01 Desember 2025 | Dilihat: 81 Kali
Tim Pidsus Kejaksaan Tinggi KEJATI NTB akan melakukan Pemeriksaan kembali terhadap 46 Anggota DPRD-NTB terkait Dana SILUMAN
Tim Pidsus Kejaksaan Tinggi (KEJATI)-NTB akan melakukan Pemeriksaan kembali terhadap 46 Anggota DPRD-NTB terkait Dana "SILUMAN"
Nusa Tenggara Barat //mapikornews. com
Pihak Kejaksaan Tinggi (KEJATI) -NTB akan melanjutkan pemeriksaan kembali terhadap 46 0rang Anggota Dewan Perwakikan Daerah (DPRD) provinsi Nusa Nusa Tenggara Barat secara maraton yang diagendakan mulai hari ini senin 1 Desember 2025.Pemeriksaan ini dilanjutkan kembali atas dugaan korupsi dugaan dana "SILUMAN" yang sudah menyeret 3 orang Anggota DPRD NTB yang sudah berstatus menjadi tersangka.
Terkait mengenai pemanggilan/pemeriksaan lanjutan oleh Pihak Kejaksaan Tinggi (KEJATI) NTB tersebut terhadap 46 Anggota DPRD-NTB tersebut dibenarkan oleh salah satu Anggota DPRD-NTB Abdul Rahim. Legislator dari partai PDIP ini mengakui telah mendapatkan Surat Panggilan oleh pihak Kejaksaan Tinggi NTB yang dijadwalkan pada hari Selasa tanggal 2 Desember 2025.Dan pada proses pemeriksaan nantinya, dia diminta hadir untuk dimintai keterangan tanpa harus membawa dokumen berbentuk apapun.

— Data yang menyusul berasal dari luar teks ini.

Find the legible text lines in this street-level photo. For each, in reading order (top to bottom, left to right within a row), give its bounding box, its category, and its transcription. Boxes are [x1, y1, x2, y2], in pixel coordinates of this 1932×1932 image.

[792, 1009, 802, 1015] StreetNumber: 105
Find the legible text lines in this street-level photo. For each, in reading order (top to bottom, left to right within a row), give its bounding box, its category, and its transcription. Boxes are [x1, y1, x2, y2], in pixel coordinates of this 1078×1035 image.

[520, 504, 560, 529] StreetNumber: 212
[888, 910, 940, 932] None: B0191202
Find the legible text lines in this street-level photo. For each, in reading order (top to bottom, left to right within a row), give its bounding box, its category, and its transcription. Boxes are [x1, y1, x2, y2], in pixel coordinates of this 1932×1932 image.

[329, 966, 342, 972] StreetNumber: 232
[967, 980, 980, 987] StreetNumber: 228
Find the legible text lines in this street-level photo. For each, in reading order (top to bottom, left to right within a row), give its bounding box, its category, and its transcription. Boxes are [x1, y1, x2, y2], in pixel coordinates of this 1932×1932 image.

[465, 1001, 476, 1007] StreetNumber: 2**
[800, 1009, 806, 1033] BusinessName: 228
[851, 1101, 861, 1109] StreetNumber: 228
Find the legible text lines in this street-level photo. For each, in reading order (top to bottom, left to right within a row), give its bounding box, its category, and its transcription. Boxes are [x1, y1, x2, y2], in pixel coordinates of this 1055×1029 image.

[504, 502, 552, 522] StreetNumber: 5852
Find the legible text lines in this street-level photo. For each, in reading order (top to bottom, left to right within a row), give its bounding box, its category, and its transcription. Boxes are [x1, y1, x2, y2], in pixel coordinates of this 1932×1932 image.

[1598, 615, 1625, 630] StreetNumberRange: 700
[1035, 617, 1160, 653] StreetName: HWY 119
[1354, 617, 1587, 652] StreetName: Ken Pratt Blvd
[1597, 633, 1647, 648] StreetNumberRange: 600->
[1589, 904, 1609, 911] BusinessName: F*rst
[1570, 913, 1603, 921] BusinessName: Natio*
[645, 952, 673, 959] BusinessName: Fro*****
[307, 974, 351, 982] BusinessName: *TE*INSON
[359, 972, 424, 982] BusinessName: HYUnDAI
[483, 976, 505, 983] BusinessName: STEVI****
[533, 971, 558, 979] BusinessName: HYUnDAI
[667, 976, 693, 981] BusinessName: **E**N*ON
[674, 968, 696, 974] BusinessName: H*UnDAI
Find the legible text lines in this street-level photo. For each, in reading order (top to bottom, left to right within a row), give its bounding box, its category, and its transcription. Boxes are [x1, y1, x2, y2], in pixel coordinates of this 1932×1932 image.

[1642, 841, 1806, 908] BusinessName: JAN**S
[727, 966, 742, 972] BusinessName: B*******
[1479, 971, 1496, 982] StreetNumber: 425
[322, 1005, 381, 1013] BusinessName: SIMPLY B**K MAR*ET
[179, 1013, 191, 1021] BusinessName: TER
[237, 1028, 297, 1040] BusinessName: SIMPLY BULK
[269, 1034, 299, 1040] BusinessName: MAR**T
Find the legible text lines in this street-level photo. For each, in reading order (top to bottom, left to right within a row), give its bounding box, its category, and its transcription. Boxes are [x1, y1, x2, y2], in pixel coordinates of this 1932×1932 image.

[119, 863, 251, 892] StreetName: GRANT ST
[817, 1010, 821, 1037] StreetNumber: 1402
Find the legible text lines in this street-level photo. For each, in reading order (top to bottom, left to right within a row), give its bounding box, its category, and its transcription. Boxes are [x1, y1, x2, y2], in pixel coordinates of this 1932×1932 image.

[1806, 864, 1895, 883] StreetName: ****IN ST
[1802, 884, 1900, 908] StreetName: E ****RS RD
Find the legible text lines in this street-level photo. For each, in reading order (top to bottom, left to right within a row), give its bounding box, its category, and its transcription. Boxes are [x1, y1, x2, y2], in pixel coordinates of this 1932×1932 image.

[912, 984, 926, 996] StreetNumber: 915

Kejaksaan Tinggi Nusa Tenggara Barat melalui Aspidsus Kejaksaan Tinggi NTB Muh. Zulkifli Said melalui keterangan nya didepan awak media beberapa waktu yang lalu menjelaskan, bahwa pihaknya dalam hal ini Kejaksaan Tinggi NTB belum bisa memastikan apakah pemeriksaan lanjutan ini akan berujung pada penambahan tersangka baru atau sebaliknya. Zulkifli juga mengatakan mengenai adanya peluang untuk mengembangkan pasal yang disangkakan,yang mengarah pada dugaan gratifikasi dan penyalah gunaan wewenang dan jabatan/kekuasaan.
Dan sampai dengan saat ini Kejaksaan Tinggi NTB dalam kasus ini sudah menetapkan tiga orang sebagai tersangka, masing-masing dengan inisial: HK(Ketua Komisi IV DPRD NTB, IJU, dan MNI. Dimana saat ini IJU dan HK ditahan diLapas kelas IIA Kuripan Lombok Barat, sementara MNI ditahan di Rutan Praya Lombok Tengah. dan ketiga orang tersangka disangkakan dengan pasal 5 ayat (1) huruf b UU. Tipikor. Sebanyak 50 saksi sudah diperiksa baik dari kalangan Anggota DPRD NTB, dan tim Anggaran dari Pemprov-NTB/TAPD, dengan barang bukti sejumlah uang senilai 2 miliar rupiah yang dikembalikan oleh 15 anggota DPRD NTB kepada pihak kejati NTB. adapun penyelidikan ini dilaksanakan berdasarkan Surat Perintah Penyelidikan Kepala Kejaksaan Tinggi NTB Nomor: 09/N.2/Fd.1/07/2025 Tanggal 10 Juli 2025.